*Problem*
Arrange every line of the items below as a Markdown table with two columns, Entry and Text, numbering each row in the Entry column and omitting blank lines.

(Data extracted from a collection)

* begin *

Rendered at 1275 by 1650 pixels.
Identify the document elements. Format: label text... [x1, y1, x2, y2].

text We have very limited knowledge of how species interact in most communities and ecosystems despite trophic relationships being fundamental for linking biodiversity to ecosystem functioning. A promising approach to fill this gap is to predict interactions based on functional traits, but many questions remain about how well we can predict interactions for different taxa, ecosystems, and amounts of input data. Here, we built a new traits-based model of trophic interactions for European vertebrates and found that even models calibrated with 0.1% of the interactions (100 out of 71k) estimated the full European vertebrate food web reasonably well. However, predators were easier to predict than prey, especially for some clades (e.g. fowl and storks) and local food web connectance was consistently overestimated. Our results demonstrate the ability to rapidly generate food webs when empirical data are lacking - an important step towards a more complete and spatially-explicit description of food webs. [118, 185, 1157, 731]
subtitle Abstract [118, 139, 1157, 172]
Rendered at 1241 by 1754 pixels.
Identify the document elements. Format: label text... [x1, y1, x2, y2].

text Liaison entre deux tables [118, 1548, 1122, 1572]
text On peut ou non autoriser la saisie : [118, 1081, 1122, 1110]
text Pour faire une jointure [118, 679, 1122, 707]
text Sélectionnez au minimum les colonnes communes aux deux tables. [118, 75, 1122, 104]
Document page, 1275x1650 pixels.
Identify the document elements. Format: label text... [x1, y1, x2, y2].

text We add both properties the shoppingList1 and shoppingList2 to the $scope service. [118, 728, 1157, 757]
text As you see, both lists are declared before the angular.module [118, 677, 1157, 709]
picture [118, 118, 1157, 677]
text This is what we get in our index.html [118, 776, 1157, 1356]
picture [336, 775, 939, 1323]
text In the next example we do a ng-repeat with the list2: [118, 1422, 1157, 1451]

* end *

*Task result*
| Entry | Text |
|---|---|
| 1 | Rendered at 1275 by 1650 pixels. |
| 2 | Identify the document elements. Format: label text... [x1, y1, x2, y2]. |
| 3 | text We have very limited knowledge of how species interact in most communities and ecosystems despite trophic relationships being fundamental for linking biodiversity to ecosystem functioning. A promising approach to fill this gap is to predict interactions based on functional traits, but many questions remain about how well we can predict interactions for different taxa, ecosystems, and amounts of input data. Here, we built a new traits-based model of trophic interactions for European vertebrates and found that even models calibrated with 0.1% of the interactions (100 out of 71k) estimated the full European vertebrate food web reasonably well. However, predators were easier to predict than prey, especially for some clades (e.g. fowl and storks) and local food web connectance was consistently overestimated. Our results demonstrate the ability to rapidly generate food webs when empirical data are lacking - an important step towards a more complete and spatially-explicit description of food webs. [118, 185, 1157, 731] |
| 4 | subtitle Abstract [118, 139, 1157, 172] |
| 5 | Rendered at 1241 by 1754 pixels. |
| 6 | Identify the document elements. Format: label text... [x1, y1, x2, y2]. |
| 7 | text Liaison entre deux tables [118, 1548, 1122, 1572] |
| 8 | text On peut ou non autoriser la saisie : [118, 1081, 1122, 1110] |
| 9 | text Pour faire une jointure [118, 679, 1122, 707] |
| 10 | text Sélectionnez au minimum les colonnes communes aux deux tables. [118, 75, 1122, 104] |
| 11 | Document page, 1275x1650 pixels. |
| 12 | Identify the document elements. Format: label text... [x1, y1, x2, y2]. |
| 13 | text We add both properties the shoppingList1 and shoppingList2 to the $scope service. [118, 728, 1157, 757] |
| 14 | text As you see, both lists are declared before the angular.module [118, 677, 1157, 709] |
| 15 | picture [118, 118, 1157, 677] |
| 16 | text This is what we get in our index.html [118, 776, 1157, 1356] |
| 17 | picture [336, 775, 939, 1323] |
| 18 | text In the next example we do a ng-repeat with the list2: [118, 1422, 1157, 1451] |